If the New York Jets and Giants play in East Rutherford, New Jersey, then Ian Eagle is going to show you the Garden State. Don’t expect to see shots of Central Park when CBS hits the B-roll.
“Welcome back to a little tour of downtown Hoboken,” Eagle said during Sunday’s Jets-Steelers broadcast. “We’re not going to be the crew that pretends we’re in New York when we’re in New Jersey. We’re going to show you New Jersey.”
“We’re not going to be the crew that pretends we’re in New York when we’re in New Jersey. We’re going to show you New Jersey.” – Ian Eagle. pic.twitter.com/cIITSOcH6K
— Awful Announcing (@awfulannouncing) September 7, 2025
J.J. Watt deferred to his partner, who had apparently been educating the Midwesterner about the area beforehand. Eagle was clearly enjoying himself, though he admitted Watt had eventually reached his limit during their prep conversations.
“You didn’t, at some point, want to hear about it anymore,” Eagle quipped about their earlier discussions. “You were like, ‘I’m good.'”
But Eagle was good on his word. Instead of the usual Manhattan skyline shots that most broadcasts default to, viewers got an actual tour of where the game was being played.
It’s a small thing, but it highlights something most people don’t think about when teams slap a city name on their jerseys. The “New York” Jets and “New York” Giants playing in New Jersey isn’t an accident or oversight; it’s definitely a calculated business decision.
Teams want the biggest market they can claim, not necessarily accuracy. If the Jets called themselves the East Rutherford Jets, they’d lose the cachet of being a “New York” team. They’d be telling millions of potential fans in the city that this isn’t really their team.
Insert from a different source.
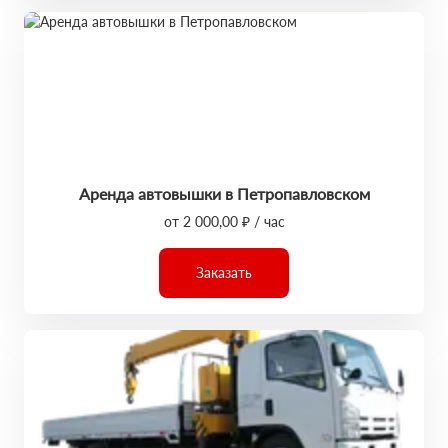
Аренда автовышки в Петропавловском
от 2 000,00 ₽ / час
Заказать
By keeping the New York name while playing in Jersey, they get both markets.
Look at what the Angels did. They started as the Anaheim Angels, then became the Los Angeles Angels without moving anywhere. Eventually, they settled on the Los Angeles Angels of Anaheim, which makes no geographical sense but captures the massive LA market instead of just Orange County. The Dodgers weren’t thrilled about another “Los Angeles” team trying to poach their fans.
It’s smart marketing, but it creates this weird situation where everyone pretends teams play somewhere they don’t. Most broadcasts just go along with it, showing you the Manhattan skyline while calling it a “New York” game happening 10 miles away in a different state.
CBS — and Eagle — decided not to play that game. If you’re broadcasting from New Jersey, show New Jersey. It’s refreshing honesty from a broadcast that could have easily taken the safe route and shown the same generic city shots everyone expects.
It’s sort of the same issue Joel McHale and Kevin Clark have complained about with Seattle broadcasts. Every Seahawks or Huskies game shows the same Pike Place fish market shot of guys throwing fish. McHale has begged broadcasters to show literally anything else about Seattle, the Space Needle, the light rail construction, even condemned bridges. Just something different.
CBS took the opposite approach. Instead of defaulting to the Manhattan money shots that have nothing to do with where the game is actually happening, they showed viewers Hoboken and the actual area around MetLife Stadium.
The irony is that MetLife Stadium sits in one of the most densely populated areas in the country. There’s plenty to show beyond the standard NYC establishing shots.
Turns out, you can make good television without pretending you’re somewhere else.